Она повернула голову, но не подняла ее с подушки.
— Думал, никогда за руль не сяду. Но, как видишь, сел. Три года прошло, а я все трясусь, проезжая место аварии. И на кладбище еще ни разу не был. Не могу. Знаешь, это как обманывать себя — ну, типа, он уехал, но еще вернется… Настя, — он зря позвал, она и так смотрела на него очень внимательно. — Все будет хорошо. Краска с волос смоется. Ты снова будешь собой. Обязательно будешь.
— Ты сигареты купил? — спросила она так неожиданно, что Иннокентий еще сильнее прижал подушку к груди.
— Знаешь, не было. И мне как-то курить даже расхотелось. И шоколадки не было. Это уже плохо. Но можно пережить.
Настя продолжала смотреть ему в глаза, и он опустил свои. Отвернулся и шагнул за порог спальни.
— Кеша!
Он остановился. Выпрямился.
— Кеша, почему ты передумал?
Он обернулся.
— Потому что ты классная девчонка, — и даже улыбнулся. — А с классными девчонками очень тяжело на утро расстаться. А я не готов к отношениям. Если хочешь знать, я сегодня разошелся с девушкой, с которой был три года, поэтому и приехал домой. У нее уже год оказался другой.
— У него тоже была другая, — пробубнила Настя уже в подушку.
И Иннокентий, швырнув ту, что держал в руках, на кровать, присел с ней рядом и притронулся к Настиному плечу.
— Если хочешь плакать, плачь. Но лучше не надо, слышишь? А хочешь, я сбегаю в магазин за шоколадкой? Фазера нет, но я куплю Милку, хочешь?
— Не надо, — буркнула Настя.
— Надо, Настя, надо… Я быстро.
Она приподнялась на локтях.
— Там же дождь?
— Полгода плохая погода, полгода совсем никуда… — пропел Иннокентий и поднялся. — Зонтик возьму. Смотри, не засыпай!

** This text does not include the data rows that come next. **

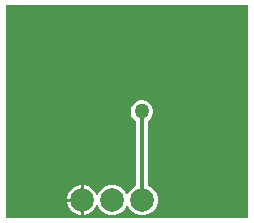
<source format=gbr>
G04*
G04 #@! TF.GenerationSoftware,Altium Limited,Altium Designer,24.1.2 (44)*
G04*
G04 Layer_Physical_Order=2*
G04 Layer_Color=16711680*
%FSLAX25Y25*%
%MOIN*%
G70*
G04*
G04 #@! TF.SameCoordinates,C47F8A19-97F9-4067-9C4D-816D2AB984C8*
G04*
G04*
G04 #@! TF.FilePolarity,Positive*
G04*
G01*
G75*
%ADD13C,0.01000*%
%ADD20C,0.01394*%
%ADD21C,0.07874*%
%ADD22C,0.05000*%
G36*
X84612Y3971D02*
X3971D01*
Y74769D01*
X84612D01*
Y3971D01*
D02*
G37*
%LPC*%
G36*
X49700Y43070D02*
X48726D01*
X47784Y42818D01*
X46941Y42331D01*
X46252Y41642D01*
X45765Y40798D01*
X45513Y39857D01*
Y38883D01*
X45765Y37942D01*
X46252Y37098D01*
X46941Y36409D01*
X47357Y36169D01*
Y14612D01*
X46216Y13953D01*
X45259Y12997D01*
X44646Y11934D01*
X44410Y11881D01*
X44330D01*
X44094Y11934D01*
X43481Y12997D01*
X42524Y13953D01*
X41353Y14629D01*
X40046Y14979D01*
X38694D01*
X37387Y14629D01*
X36216Y13953D01*
X35259Y12997D01*
X34583Y11825D01*
X34517Y11577D01*
X34017D01*
X33971Y11748D01*
X33321Y12874D01*
X32401Y13793D01*
X31276Y14443D01*
X30020Y14780D01*
X29870D01*
Y9843D01*
Y4905D01*
X30020D01*
X31276Y5242D01*
X32401Y5892D01*
X33321Y6811D01*
X33971Y7937D01*
X34017Y8108D01*
X34517D01*
X34583Y7860D01*
X35259Y6688D01*
X36216Y5732D01*
X37387Y5056D01*
X38694Y4705D01*
X40046D01*
X41353Y5056D01*
X42524Y5732D01*
X43481Y6688D01*
X44094Y7751D01*
X44330Y7804D01*
X44410D01*
X44646Y7751D01*
X45259Y6688D01*
X46216Y5732D01*
X47387Y5056D01*
X48694Y4705D01*
X50046D01*
X51353Y5056D01*
X52524Y5732D01*
X53481Y6688D01*
X54157Y7860D01*
X54507Y9166D01*
Y10519D01*
X54157Y11825D01*
X53481Y12997D01*
X52524Y13953D01*
X51353Y14629D01*
X51225Y14664D01*
Y36260D01*
X51485Y36409D01*
X52173Y37098D01*
X52661Y37942D01*
X52913Y38883D01*
Y39857D01*
X52661Y40798D01*
X52173Y41642D01*
X51485Y42331D01*
X50641Y42818D01*
X49700Y43070D01*
D02*
G37*
G36*
X28870Y14780D02*
X28720D01*
X27465Y14443D01*
X26339Y13793D01*
X25420Y12874D01*
X24769Y11748D01*
X24433Y10492D01*
Y10343D01*
X28870D01*
Y14780D01*
D02*
G37*
G36*
Y9342D02*
X24433D01*
Y9193D01*
X24769Y7937D01*
X25420Y6811D01*
X26339Y5892D01*
X27465Y5242D01*
X28720Y4905D01*
X28870D01*
Y9342D01*
D02*
G37*
%LPD*%
D13*
X49213Y39370D02*
X49291Y39291D01*
Y9921D02*
X49370Y9843D01*
D20*
X49291Y9921D02*
Y39291D01*
D21*
X39370Y9843D02*
D03*
X29370D02*
D03*
X49370D02*
D03*
D22*
X9843Y14443D02*
D03*
X59055Y12997D02*
D03*
Y59055D02*
D03*
X9843D02*
D03*
X49213Y39370D02*
D03*
M02*

</source>
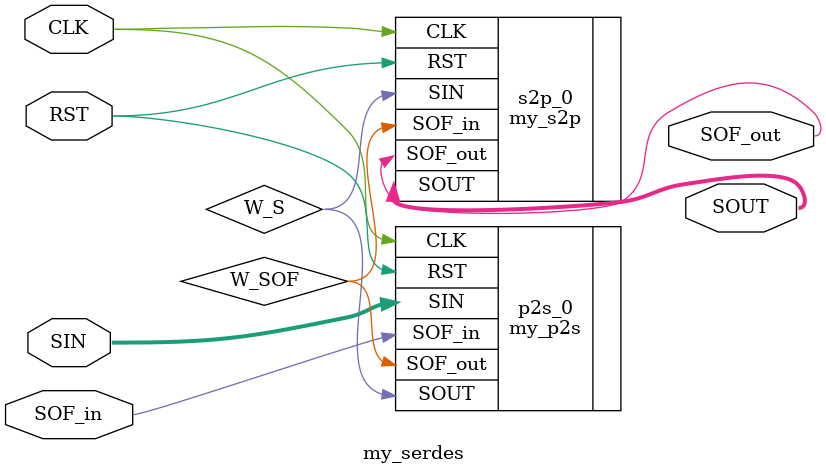
<source format=v>
`timescale 1ns / 1ps


module my_serdes(
input CLK,
input RST,
input [7:0] SIN,
input SOF_in,
output SOF_out,
output [7:0] SOUT
);
        
wire W_S;
wire W_SOF;

my_p2s p2s_0(.CLK(CLK),.RST(RST),.SIN(SIN),.SOF_in(SOF_in),.SOUT(W_S),.SOF_out(W_SOF));
my_s2p s2p_0(.CLK(CLK),.RST(RST),.SIN(W_S),.SOF_in(W_SOF),.SOF_out(SOF_out),.SOUT(SOUT));
endmodule

</source>
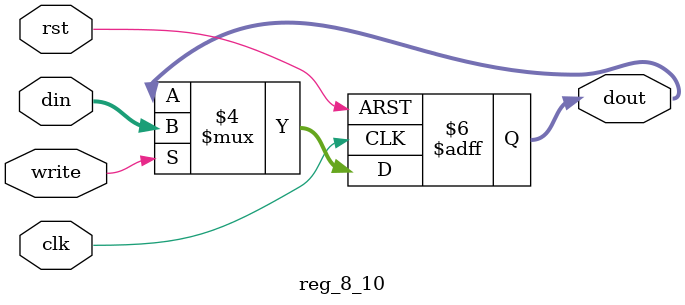
<source format=v>
module reg_8_10(clk,rst,write,din,dout);

output [7:0] dout;
input  clk,rst,write;
input  [7:0] din;

reg [7:0] dout;

always @ (posedge clk or negedge rst)
	begin
		if(!rst)
			dout  <= 8'h98;
		else 
		  if(write)
					 dout<=din;
		  else 
					 dout<=dout;
	end

endmodule
</source>
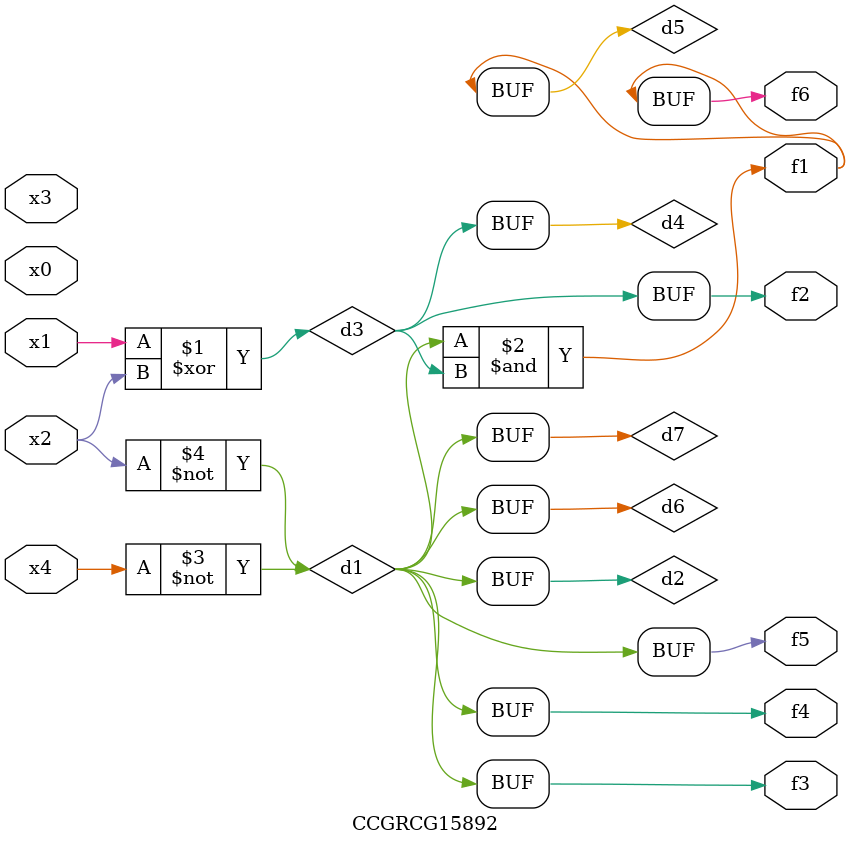
<source format=v>
module CCGRCG15892(
	input x0, x1, x2, x3, x4,
	output f1, f2, f3, f4, f5, f6
);

	wire d1, d2, d3, d4, d5, d6, d7;

	not (d1, x4);
	not (d2, x2);
	xor (d3, x1, x2);
	buf (d4, d3);
	and (d5, d1, d3);
	buf (d6, d1, d2);
	buf (d7, d2);
	assign f1 = d5;
	assign f2 = d4;
	assign f3 = d7;
	assign f4 = d7;
	assign f5 = d7;
	assign f6 = d5;
endmodule

</source>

И он действительно взял зонтик, но не раскрыл. Моросило и не было ветра, поэтому он не прятал, а наоборот с удовольствием подставлял ветру лицо. С души вдруг как камень свалился. Он перепрыгивал лужи, точно мальчишка. Безумная легкость овладела им. К черту секс! Понять, что ты не ошибся в девушке, намного круче!
— Вам помочь?
Продавщица все та же. С той же осуждающей гримасой.
— Нет, я в порядке.
И он действительно был в порядке. Во всяком случае в том, в котором желал быть, а не в том, о котором подумала тетка. Он бросил в корзину пару шоколадок, перешел к хлебному стенду, прощупал все оставшиеся булочки и остановился на свердловских слойках, затем отправился к холодильнику за йогуртами и сыром. Масло должно быть дома. Нормальный завтрак — про кафе можно забыть. Лишней минутой сна они не должны жертвовать. Заглянул в заморозку, взял пачку самых дорогих пельменей, чтобы Настя могла пообедать, если вдруг задержится. Вернулся на кассу. Тетка пробила все с непроницаемым лицом. У него, наверное, оно тоже было неприветливое, и кассирша никак не прокомментировала нынешнюю покупку, хотя в ней имелась зубная щетка.
Дома он не стал звать Настю от двери — еще выскочит из постели. Позвал уже из гостиной.
— Хочешь сейчас шоколад или утром? Я щетку купил. Ты же зубы все равно не чистила.
— Утром. И шоколад, и зубы. Я очень хочу спать, — донеслось из спальни. — Я положила подушку тебе на диван.
Иннокентий поблагодарил и, пожелав ей доброй ночи, закрыл дверь. Получилось с тяжелым вздохом, и он не желал признаваться себе, что все же немного жалеет, что Настя оказалась хорошей девочкой. Прошел на кухню, разгрузил пакеты и сел на стул. Курить хотелось. Жутко. Но придется терпеть аж до офиса.